> [TEXT UNDER STUDY]:
▼

Fall 2008 - Department | Editor’s Note
Not the type that Popeye has tattooed on his forearms, though. We need metaphorical anchors, ones that provide stability when everything around us seems to be changing, constantly moving.
My grandmother’s house on Laola Place in Pacific Heights is an anchor. I remember going there as a child and picking mountain apples in the yard. Grandma is now 97 and grandpa died 18 years ago, but, for me, their home and their street are symbols of growing up in Hawaii.
‘Iolani School is a 145-year-old anchor.
It’s a place alumni can return to and reflect upon even after they move on in the world. Even in the tumult of career moves, marriages, births, deaths, divorces, children leaving for college, and random other switches in the gears of life, ‘Iolani is a touchstone.
The last issue of this magazine featured a cover story on class rings, which are like tiny anchors for thousands of graduates. With your name or initials engraved, these bands can bring back memories of youthful days especially for those touched by sentimental thoughts.
Henry Yamada ’49 read the story, remembered his ‘Iolani boyhood, and decided to donate his 1949 ring, still in excellent condition, to his alma mater for safekeeping.
“I have not worn my class ring since 1953 and kept it stashed away all these years,” Yamada wrote in a note. “I found the article in the ‘Iolani Bulletin most informative. Please accept the ring with my compliments.”
After reading the same article, Lorraine Lau, who has two granddaughters at ‘Iolani (Torie Takeuchi ’20 and Taylor Takeuchi ’18), went to look for her uncle’s old class ring and discovered the 1925 14 karat ring with the initials S.Q.L. for Sau Quon Lee ’25 and I.H.S for ‘Iolani High School. That year only 25 boys were in the graduating class. Like Yamada, Lorraine also plans to give the ring to the school.
The antique gift is invaluable, especially because prior to that the school only had evidence of the earliest class ring being from the Class of 1937.
“I want to give it to someone who will take care of it,” said Lorraine, whose husband Richard Lau ’58 and son Brandt Takeuchi ’87 both graduated from ‘Iolani.
Their class rings will be well stored by ‘Iolani archivist Rose Marie Panko, whose office overlooks Sullivan Courtyard. She is the keeper of vital records, school yearbooks, documents, and other valuables that tell ‘Iolani’s story and reflect the school’s prominence in history – items that reveal why ‘Iolani is an anchor to so many people from different generations and walks of life.

▲

> [PROBLEM]: Set down the portion of the editor's note between "My grandmother’s house" and "by sentimental thoughts.", inclusive, exactly as it appears. The lines that follow the editor's note are not required for this work.

> [INFORMATION SUPPLIED]:
▼

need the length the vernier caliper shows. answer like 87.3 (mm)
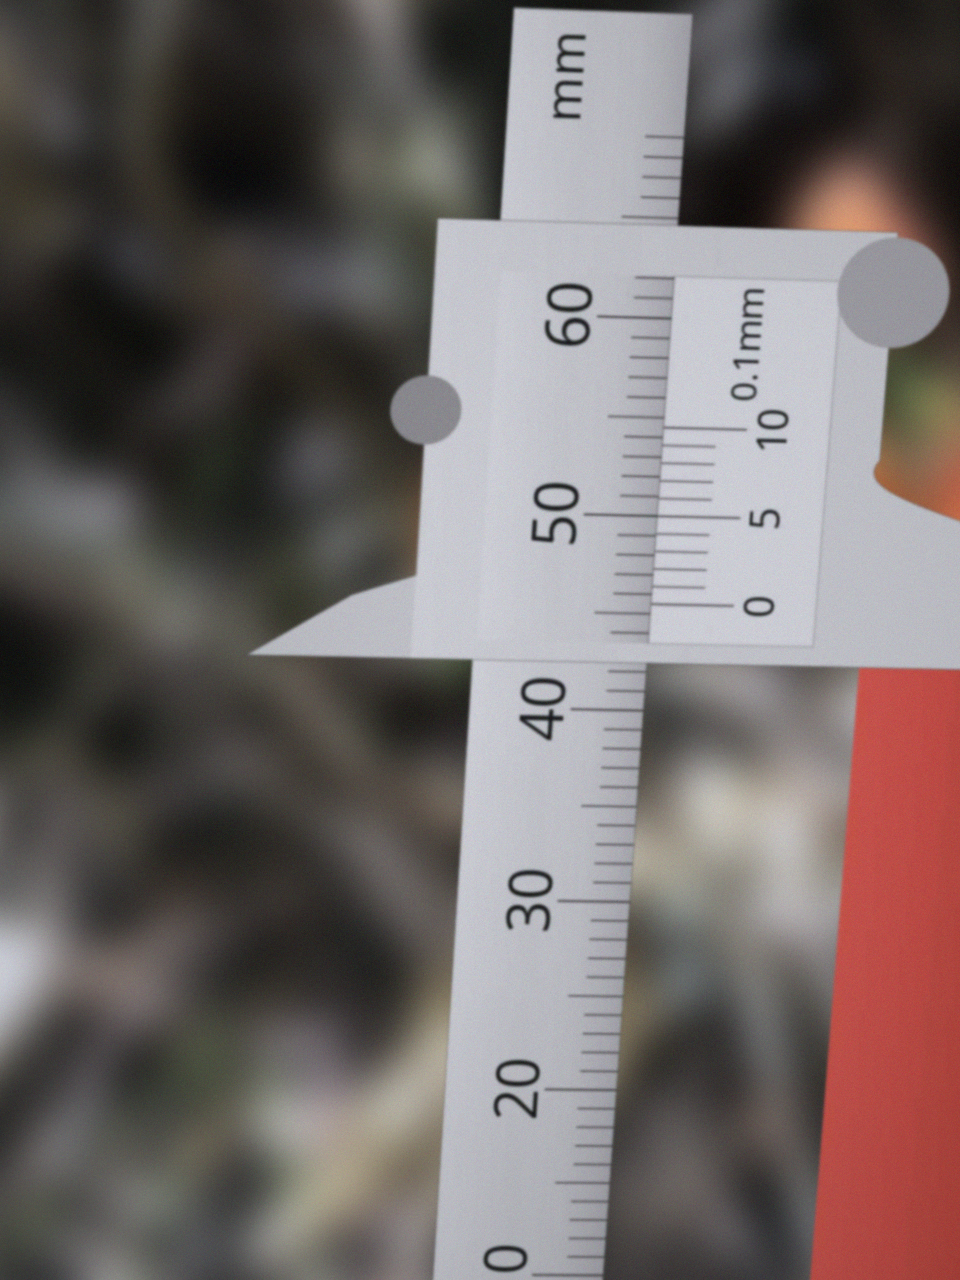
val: 45.5 (mm)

▲

> [EXERCISE RESULT]:
My grandmother’s house on Laola Place in Pacific Heights is an anchor. I remember going there as a child and picking mountain apples in the yard. Grandma is now 97 and grandpa died 18 years ago, but, for me, their home and their street are symbols of growing up in Hawaii.
‘Iolani School is a 145-year-old anchor.
It’s a place alumni can return to and reflect upon even after they move on in the world. Even in the tumult of career moves, marriages, births, deaths, divorces, children leaving for college, and random other switches in the gears of life, ‘Iolani is a touchstone.
The last issue of this magazine featured a cover story on class rings, which are like tiny anchors for thousands of graduates. With your name or initials engraved, these bands can bring back memories of youthful days especially for those touched by sentimental thoughts.